Once again, I "un-marginalize" the probability distribution by writing (law of multiplication again)

$$\begin{align} p(g|s) & = \sum_{r \in \mathcal{R}} \sum_{s' \in \mathcal{S}} \sum_{a \in \mathcal{A}} p(s',r,a,g|s) = \sum_{r \in \mathcal{R}} \sum_{s' \in \mathcal{S}} \sum_{a \in \mathcal{A}} p(g | s', r, a, s) p(s', r, a | s) \\ & = \sum_{r \in \mathcal{R}} \sum_{s' \in \mathcal{S}} \sum_{a \in \mathcal{A}} p(g | s', r, a, s) p(s', r | a, s) \pi(a | s) \\ & = \sum_{r \in \mathcal{R}} \sum_{s' \in \mathcal{S}} \sum_{a \in \mathcal{A}} p(g | s', r, a, s) p(s', r | a, s) \pi(a | s) \\ & = \sum_{r \in \mathcal{R}} \sum_{s' \in \mathcal{S}} \sum_{a \in \mathcal{A}} p(g | s') p(s', r | a, s) \pi(a | s) \qquad\qquad\qquad\qquad (**) \end{align}$$

The last line in there follows from the Markovian property. Remember that $G_{t+1}$ is the sum of all the future (discounted) rewards that the agent receives after state $s'$. The Markovian property is that the process is memory-less with regards to previous states, actions and rewards. Future actions (and the rewards they reap) depend only on the state in which the action is taken, so $p(g | s', r, a, s) = p(g | s')$, by assumption. Ok, so the second term in the proof is now

$$\begin{align} \gamma \mathbb{E}_{\pi}\left[ G_{t+1} | S_t = s \right] & = \gamma \sum_{g \in \Gamma} \sum_{r \in \mathcal{R}} \sum_{s' \in \mathcal{S}} \sum_{a \in \mathcal{A}} g p(g | s') p(s', r | a, s) \pi(a | s) \\ & = \gamma \sum_{r \in \mathcal{R}} \sum_{s' \in \mathcal{S}} \sum_{a \in \mathcal{A}} \mathbb{E}_{\pi}\left[ G_{t+1} | S_{t+1} = s' \right] p(s', r | a, s) \pi(a | s) \\ & = \gamma \sum_{r \in \mathcal{R}} \sum_{s' \in \mathcal{S}} \sum_{a \in \mathcal{A}} v_{\pi}(s') p(s', r | a, s) \pi(a | s) \end{align}$$

as required, once again. Combining the two terms completes the proof

$$\begin{align} v_\pi(s) & \doteq \mathbb{E}_\pi\left[G_t \mid S_t = s\right] \\ & = \sum_{a \in \mathcal{A}} \pi(a | s) \sum_{r \in \mathcal{R}} \sum_{s' \in \mathcal{S}} p(s', r | a, s) \left[ r + \gamma v_{\pi}(s') \right]. \end{align}$$

UPDATE

I want to address what might look like a sleight of hand in the derivation of the second term. In the equation marked with $(*)$, I use a term $p(g|s)$ and then later in the equation marked $(**)$ I claim that $g$ doesn't depend on $s$, by arguing the Markovian property. So, you might say that if this is the case, then $p(g|s) = p(g)$. But this is not true. I can take $p(g | s', r, a, s) \rightarrow p(g | s')$ because the probability on the left side of that statement says that this is the probability of $g$ conditioned on $s'$, $a$, $r$, and $s$. Because we either know or assume the state $s'$, none of the other conditionals matter, because of the Markovian property. If you do not know or assume the state $s'$, then the future rewards (the meaning of $g$) will depend on which state you begin at, because that will determine (based on the policy) which state $s'$ you start at when computing $g$.

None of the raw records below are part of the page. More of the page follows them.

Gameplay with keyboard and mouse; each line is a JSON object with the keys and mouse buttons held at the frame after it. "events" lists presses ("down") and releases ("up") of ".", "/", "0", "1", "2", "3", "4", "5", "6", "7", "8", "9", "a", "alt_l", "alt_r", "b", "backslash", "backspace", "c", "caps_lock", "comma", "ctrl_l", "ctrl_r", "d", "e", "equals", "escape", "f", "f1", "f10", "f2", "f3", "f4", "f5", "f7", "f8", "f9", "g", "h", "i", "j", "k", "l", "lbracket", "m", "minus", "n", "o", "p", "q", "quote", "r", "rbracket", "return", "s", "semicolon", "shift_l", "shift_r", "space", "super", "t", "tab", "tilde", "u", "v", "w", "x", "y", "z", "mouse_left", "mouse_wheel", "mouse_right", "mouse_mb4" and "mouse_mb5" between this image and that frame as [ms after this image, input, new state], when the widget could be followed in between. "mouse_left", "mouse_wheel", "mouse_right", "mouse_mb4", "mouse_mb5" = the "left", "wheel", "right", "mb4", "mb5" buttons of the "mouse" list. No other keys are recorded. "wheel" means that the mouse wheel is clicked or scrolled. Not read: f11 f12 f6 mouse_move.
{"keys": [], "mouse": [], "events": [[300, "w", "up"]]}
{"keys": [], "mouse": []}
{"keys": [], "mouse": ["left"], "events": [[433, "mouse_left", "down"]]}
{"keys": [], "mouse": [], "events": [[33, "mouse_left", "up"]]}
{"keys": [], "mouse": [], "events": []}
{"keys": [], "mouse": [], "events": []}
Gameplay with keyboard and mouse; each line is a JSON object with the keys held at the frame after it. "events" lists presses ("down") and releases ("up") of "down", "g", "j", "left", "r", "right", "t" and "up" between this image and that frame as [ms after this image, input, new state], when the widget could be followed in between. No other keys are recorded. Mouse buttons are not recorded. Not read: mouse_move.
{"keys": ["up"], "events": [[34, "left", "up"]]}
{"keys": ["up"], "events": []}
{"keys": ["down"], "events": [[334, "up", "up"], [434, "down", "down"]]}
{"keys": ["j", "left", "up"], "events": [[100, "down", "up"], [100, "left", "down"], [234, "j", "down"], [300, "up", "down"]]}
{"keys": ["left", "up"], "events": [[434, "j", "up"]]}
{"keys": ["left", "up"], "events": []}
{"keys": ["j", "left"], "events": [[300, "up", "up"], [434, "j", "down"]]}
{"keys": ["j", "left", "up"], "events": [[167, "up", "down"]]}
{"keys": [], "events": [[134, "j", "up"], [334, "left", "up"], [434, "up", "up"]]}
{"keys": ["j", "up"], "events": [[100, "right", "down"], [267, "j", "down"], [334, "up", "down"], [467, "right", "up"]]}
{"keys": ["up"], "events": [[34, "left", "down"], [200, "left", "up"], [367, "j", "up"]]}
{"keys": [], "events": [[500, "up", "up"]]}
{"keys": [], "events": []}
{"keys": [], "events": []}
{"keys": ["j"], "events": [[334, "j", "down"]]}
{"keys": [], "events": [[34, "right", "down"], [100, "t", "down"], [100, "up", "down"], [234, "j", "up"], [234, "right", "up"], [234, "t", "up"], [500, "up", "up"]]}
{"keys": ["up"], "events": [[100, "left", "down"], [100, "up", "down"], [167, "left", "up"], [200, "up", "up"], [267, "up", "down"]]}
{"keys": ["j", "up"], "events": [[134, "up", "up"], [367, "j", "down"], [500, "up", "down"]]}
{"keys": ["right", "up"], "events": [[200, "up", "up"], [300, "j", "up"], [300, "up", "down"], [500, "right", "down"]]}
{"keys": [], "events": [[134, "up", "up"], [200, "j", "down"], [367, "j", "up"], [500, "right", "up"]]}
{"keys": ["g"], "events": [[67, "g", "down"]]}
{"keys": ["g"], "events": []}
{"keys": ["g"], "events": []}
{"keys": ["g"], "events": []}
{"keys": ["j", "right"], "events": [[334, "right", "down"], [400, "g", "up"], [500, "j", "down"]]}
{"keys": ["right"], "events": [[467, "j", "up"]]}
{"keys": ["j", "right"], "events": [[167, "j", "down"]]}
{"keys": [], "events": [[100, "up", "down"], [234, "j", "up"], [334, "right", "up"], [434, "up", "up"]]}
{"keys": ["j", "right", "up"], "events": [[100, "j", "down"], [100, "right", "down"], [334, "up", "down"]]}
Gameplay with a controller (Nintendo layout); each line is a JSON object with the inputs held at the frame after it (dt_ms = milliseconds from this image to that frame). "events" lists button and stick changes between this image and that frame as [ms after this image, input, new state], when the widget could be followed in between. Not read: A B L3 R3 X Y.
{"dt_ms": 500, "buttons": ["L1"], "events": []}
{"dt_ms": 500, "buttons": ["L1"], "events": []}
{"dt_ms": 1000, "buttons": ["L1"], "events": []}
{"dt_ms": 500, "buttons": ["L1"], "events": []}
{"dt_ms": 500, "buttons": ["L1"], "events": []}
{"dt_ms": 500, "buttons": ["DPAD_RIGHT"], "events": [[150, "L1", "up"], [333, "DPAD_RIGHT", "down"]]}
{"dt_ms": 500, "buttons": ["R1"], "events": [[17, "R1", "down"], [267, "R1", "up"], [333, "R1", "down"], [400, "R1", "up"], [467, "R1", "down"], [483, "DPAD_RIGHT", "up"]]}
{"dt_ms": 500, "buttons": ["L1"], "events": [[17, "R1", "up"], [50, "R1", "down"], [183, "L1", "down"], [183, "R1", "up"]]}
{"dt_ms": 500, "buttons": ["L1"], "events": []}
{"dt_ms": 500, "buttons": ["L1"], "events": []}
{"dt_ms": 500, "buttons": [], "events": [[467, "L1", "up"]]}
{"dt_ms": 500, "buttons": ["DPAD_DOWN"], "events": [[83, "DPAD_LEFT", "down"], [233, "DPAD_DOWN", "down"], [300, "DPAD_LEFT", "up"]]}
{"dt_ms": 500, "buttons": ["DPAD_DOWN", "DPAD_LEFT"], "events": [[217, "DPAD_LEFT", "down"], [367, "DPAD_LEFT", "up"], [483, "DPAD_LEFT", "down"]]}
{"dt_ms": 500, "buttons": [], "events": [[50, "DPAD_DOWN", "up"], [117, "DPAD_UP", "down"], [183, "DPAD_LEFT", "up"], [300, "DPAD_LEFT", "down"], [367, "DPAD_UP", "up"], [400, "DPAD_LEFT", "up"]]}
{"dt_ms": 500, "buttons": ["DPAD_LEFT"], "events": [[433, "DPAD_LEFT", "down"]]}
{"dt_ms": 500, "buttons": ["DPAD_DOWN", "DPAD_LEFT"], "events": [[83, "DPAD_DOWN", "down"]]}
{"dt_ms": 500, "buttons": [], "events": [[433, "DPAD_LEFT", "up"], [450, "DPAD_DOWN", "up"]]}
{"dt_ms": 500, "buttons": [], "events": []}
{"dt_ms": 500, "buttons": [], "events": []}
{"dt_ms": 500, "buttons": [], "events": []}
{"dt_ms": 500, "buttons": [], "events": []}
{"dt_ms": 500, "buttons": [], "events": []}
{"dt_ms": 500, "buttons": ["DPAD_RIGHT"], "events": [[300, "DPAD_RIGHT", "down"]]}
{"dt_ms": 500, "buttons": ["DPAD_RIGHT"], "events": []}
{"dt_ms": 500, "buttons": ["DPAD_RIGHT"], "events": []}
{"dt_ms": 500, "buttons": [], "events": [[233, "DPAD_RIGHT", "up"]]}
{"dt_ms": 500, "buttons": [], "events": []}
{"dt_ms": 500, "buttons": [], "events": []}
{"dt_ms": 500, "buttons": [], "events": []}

If that argument doesn't convince you, try to compute what $p(g)$ is:

$$\begin{align} p(g) & = \sum_{s' \in \mathcal{S}} p(g, s') = \sum_{s' \in \mathcal{S}} p(g | s') p(s') \\ & = \sum_{s' \in \mathcal{S}} p(g | s') \sum_{s,a,r} p(s', a, r, s) \\ & = \sum_{s' \in \mathcal{S}} p(g | s') \sum_{s,a,r} p(s', r | a, s) p(a, s) \\ & = \sum_{s \in \mathcal{S}} p(s) \sum_{s' \in \mathcal{S}} p(g | s') \sum_{a,r} p(s', r | a, s) \pi(a | s) \\ & \doteq \sum_{s \in \mathcal{S}} p(s) p(g|s) = \sum_{s \in \mathcal{S}} p(g,s) = p(g). \end{align}$$

As can be seen in the last line, it is not true that $p(g|s) = p(g)$. The expected value of $g$ depends on which state you start in (i.e. the identity of $s$), if you do not know or assume the state $s'$.